_Problem_
According to the methods passage, at what interval were the GnRH analogue injections given?

_Supplied passage_
==============================

METHODS Patients Thirty-three girls with the diagnosis of idiopathic CPP were included in the study. The diagnosis was based on development of secondary sexual characteristics before 9 years of age, increased height velocity, advanced bone age, pubertal response to GnRH test, and serum estradiol greater than prepubertal levels. Median age at the beginning of treatment was 8.5 years (6.5 to 10.5). Three girls had had menarche at the time of diagnosis.
Treatment All girls received a long-acting GnRH analogue (Decapeptyl Depot), 75 µg/kg, (maximum doses 3.75 mg) administrated as intramuscular injections every fourth week. Long-acting GnRH analogue is a decapeptide that stimulates synthesis and secretion of gonadotropins from the pituitary gland. During the first 1 to 2 weeks of treatment, more gonadotropins are released, after which a suppression of follicle-stimulating hormone and LH secretion is seen because of reduced sensitivity in the pituitary gland receptors. The efficacy of the treatment was ensured by repeated GnRH stimulation tests 3 and 12 months after diagnosis and at 12-month intervals during the course of therapy. The rationale for the decision to start treatment with GnRH and to determine the duration of therapy included (1) the psychologic problems of early development of secondary sexual characteristics and menstruation, and (2) the possibility of improving final height by a reduction in height velocity and advancement in bone age. Therapy was 06
continued until the age for onset of natural puberty. After discontinuation of therapy, another GnRH stimulation test was performed. The median treatment time was 2.4 years (range 1.5 to 4.7 years). GnRH stimulation tests were performed using a standard dose of 100 µg luteinizing hormone–releasing hormone administrated intravenously. Blood samples were obtained immediately before the injection and at 15, 30, 45, 60, and 90 minutes after injection. Peak values of LH >10.4 mlU/ml were considered as pubertal response, whereas peak values < 5.0 mlU/ml during treatment with a GnRH analogue were considered as sufficient suppression.17 LH was assayed before July 1993 with an enzyme-linked immunoassay and after July 1993 with a time-resolved fluoroimmunoassay (Delfia, Wallac Denmark Als).

==============================

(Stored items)
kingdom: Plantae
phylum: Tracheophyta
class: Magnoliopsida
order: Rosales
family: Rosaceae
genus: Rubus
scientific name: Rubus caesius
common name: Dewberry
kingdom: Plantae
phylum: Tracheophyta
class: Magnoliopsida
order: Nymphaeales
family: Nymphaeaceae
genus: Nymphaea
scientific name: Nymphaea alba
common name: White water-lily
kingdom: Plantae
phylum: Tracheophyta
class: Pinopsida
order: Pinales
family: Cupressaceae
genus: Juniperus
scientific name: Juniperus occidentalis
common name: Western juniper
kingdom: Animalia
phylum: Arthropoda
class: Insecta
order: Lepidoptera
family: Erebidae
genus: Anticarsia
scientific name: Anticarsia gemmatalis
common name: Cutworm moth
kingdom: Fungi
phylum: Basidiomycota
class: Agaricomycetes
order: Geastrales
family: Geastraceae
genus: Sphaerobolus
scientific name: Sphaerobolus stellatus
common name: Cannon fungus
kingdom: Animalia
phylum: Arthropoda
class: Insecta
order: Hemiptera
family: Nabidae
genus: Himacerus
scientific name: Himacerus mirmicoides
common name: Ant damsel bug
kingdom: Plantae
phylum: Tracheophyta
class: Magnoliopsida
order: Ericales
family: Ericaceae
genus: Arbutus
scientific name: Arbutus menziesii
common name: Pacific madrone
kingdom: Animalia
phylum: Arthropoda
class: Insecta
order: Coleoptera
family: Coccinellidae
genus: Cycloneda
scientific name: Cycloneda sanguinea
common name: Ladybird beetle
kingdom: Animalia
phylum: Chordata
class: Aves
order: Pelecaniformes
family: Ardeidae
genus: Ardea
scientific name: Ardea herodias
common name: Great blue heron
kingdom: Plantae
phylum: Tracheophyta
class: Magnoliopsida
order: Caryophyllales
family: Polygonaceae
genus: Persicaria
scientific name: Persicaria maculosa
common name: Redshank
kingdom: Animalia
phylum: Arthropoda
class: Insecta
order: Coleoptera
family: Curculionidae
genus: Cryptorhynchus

==============================

_Solved exercise_
Every fourth week.